Mark the trail using flour
Trails are usually marked with flour (the walkers trail is highlighted in red above but not in real life). A few times, as described and shown above, other ways of marking the trail have been used.

Equipment
Some hashers have a very sophisticated way of marking the trail: they punch holes in the bottom of the tin that a whisky bottle comes in, fastens it to a pole, fills it with flour and marks the trail by striking the ground with the tin (image right). Others dip a tennis ball in flour and "bounce" their way through the trail. Yet others fill empty water bottles with flour and mark the trail by "squirting" flour through a hole in the cork. This is by far the "cleanest" way to mark a trail on wet and rainy days. However, most hashers just carry a bag of flour and drop blobs of flour thereby marking the trail.

Hare vs. Live hare
Trails are as a general rule marked before the run starts and the hare(s) run with the pack. Now and then, a hare might decide to do a bit of "live haring", i.e. to set off a few minutes ahead of the pack and mark the trail whilst running. This offers a few opportunities to the pack:

  • If anyone in the pack catches up with the hare, he or she is obliged to take over the haring duties
  • The pack has the option of hiding the bag of flour at the drink stop thereby upsetting the hare

Variations on a theme
On run #1172 the hare duties were set up as a relay effort. The designated hares marked the trail to the first drink-stop where the name of the next hare was drawn from a hat. The winner marked the trail to the next drink-stop. This continued until there were no more drink-stops. However, for some reason this way of marking trails never caught on.

In conclusion
As long as there is at least one DRINK-STOP on the run, the hares can get away with almost anything with regards to the trail and markings.


Last but not least - the markings
Most of the markings used on BH3 runs are shown below.

ON ON
Blobs of flour are used to mark the trail.
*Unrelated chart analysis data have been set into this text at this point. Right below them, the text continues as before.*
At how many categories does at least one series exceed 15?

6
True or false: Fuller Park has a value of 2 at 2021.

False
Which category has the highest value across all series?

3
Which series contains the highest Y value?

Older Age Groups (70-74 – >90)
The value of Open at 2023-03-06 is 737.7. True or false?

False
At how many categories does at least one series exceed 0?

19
We do not adhear to the practice of three blobs and you are on.

ARROW
If the hare(s) think the pack will consist of BB's, arrows can be used to guide the pack in the right direction.

CHECK AND WAIT
The pack check and wait until everyone has arrived and must wait until the hare(s) have given the signal ('Check it out') before continuing.
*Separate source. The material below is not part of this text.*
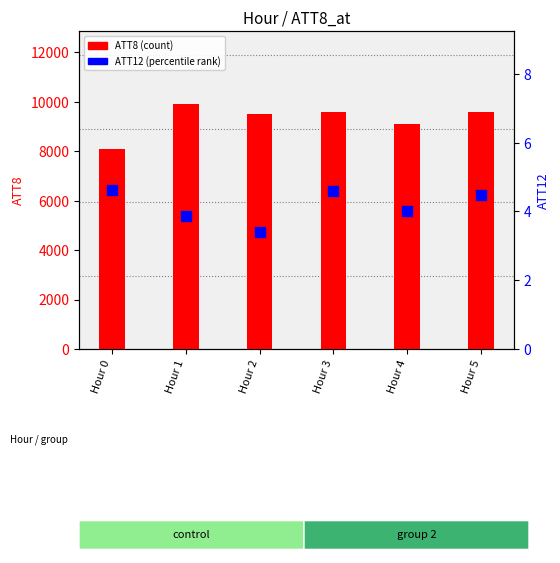

At how many categories does at least one series exceed 270?

6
After run #1222 the hare's neighbour posted an interpretation of the sign on Facebook: 'Nothing of value in the house i.e. not worth to burgle'.

CHECK AND GO
The pack will check in different directions for the continuing trail but without waiting for the whole pack to gather. Variations of the sign includes blobs of flour in the circle where the corresponding number of Hashers must wait at the 'check and go' until the last Hasher in the pack has passed by.

DRINK STOP
Need I say more?

'DS' (drink stop) or 'BS' (beer stop) are sometimes used instead of a D.

SING STOP
The pack gathers and under the guidance of either the GM or RA, will endeavour to sing a rousing Hash song (usually 'Father Abraham' or 'Lion Hunt').

CHECK BACK
A dead end and the pack must circle back to find the true trail again.

FALSE TRAIL
Used after a check and wait or check and go, and the pack must go back to the last check and start searching for the true trail from there.

ROUND BACK (or FISH HOOK)
Hashers must run back to the last Hasher in the pack before continuing. Variations of the sign includes blobs of flour in the sign and the corresponding number of Hashers must run back to the the last hasher in the pack. Some hashers insist on calling this sign 'fish hook'.

ON-INN
Marks the end of the trail. Some Hashers insist on writing 'On-In'. According to informed sources the BH3 way of spelling the sign means "ON to the INN" (i.e. pub).

After run #1222 the hare's neighbour posted an interpretation of the sign on Facebook: 'Only one occupant in the house'



ONE-OFF MARKINGS
Some hashers introduce their own markings ...


... and the pack has to guess the meaning before continuing.